Problem details: An exact copy of the listing below is required, minus its pictures.

Material for the task:
------------------------------------------------------------------------

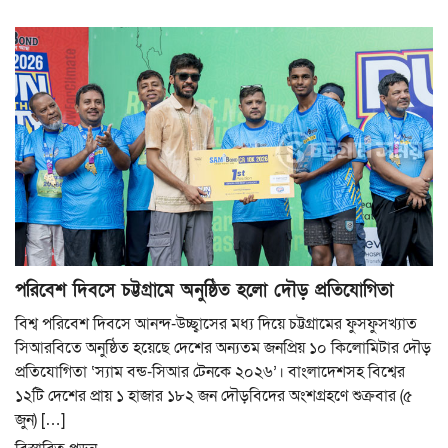
পরিবেশ দিবসে চট্টগ্রামে অনুষ্ঠিত হলো দৌড় প্রতিযোগিতা
বিশ্ব পরিবেশ দিবসে আনন্দ-উচ্ছ্বাসের মধ্য দিয়ে চট্টগ্রামের ফুসফুসখ্যাত
সিআরবিতে অনুষ্ঠিত হয়েছে দেশের অন্যতম জনপ্রিয় ১০ কিলোমিটার দৌড়
প্রতিযোগিতা ‘স্যাম বন্ড-সিআর টেনকে ২০২৬’। বাংলাদেশসহ বিশ্বের
১২টি দেশের প্রায় ১ হাজার ১৮২ জন দৌড়বিদের অংশগ্রহণে শুক্রবার (৫
জুন) […]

------------------------------------------------------------------------

Your solution:
পরিবেশ দিবসে চট্টগ্রামে অনুষ্ঠিত হলো দৌড় প্রতিযোগিতা
বিশ্ব পরিবেশ দিবসে আনন্দ-উচ্ছ্বাসের মধ্য দিয়ে চট্টগ্রামের ফুসফুসখ্যাত
সিআরবিতে অনুষ্ঠিত হয়েছে দেশের অন্যতম জনপ্রিয় ১০ কিলোমিটার দৌড়
প্রতিযোগিতা ‘স্যাম বন্ড-সিআর টেনকে ২০২৬’। বাংলাদেশসহ বিশ্বের
১২টি দেশের প্রায় ১ হাজার ১৮২ জন দৌড়বিদের অংশগ্রহণে শুক্রবার (৫
জুন) […]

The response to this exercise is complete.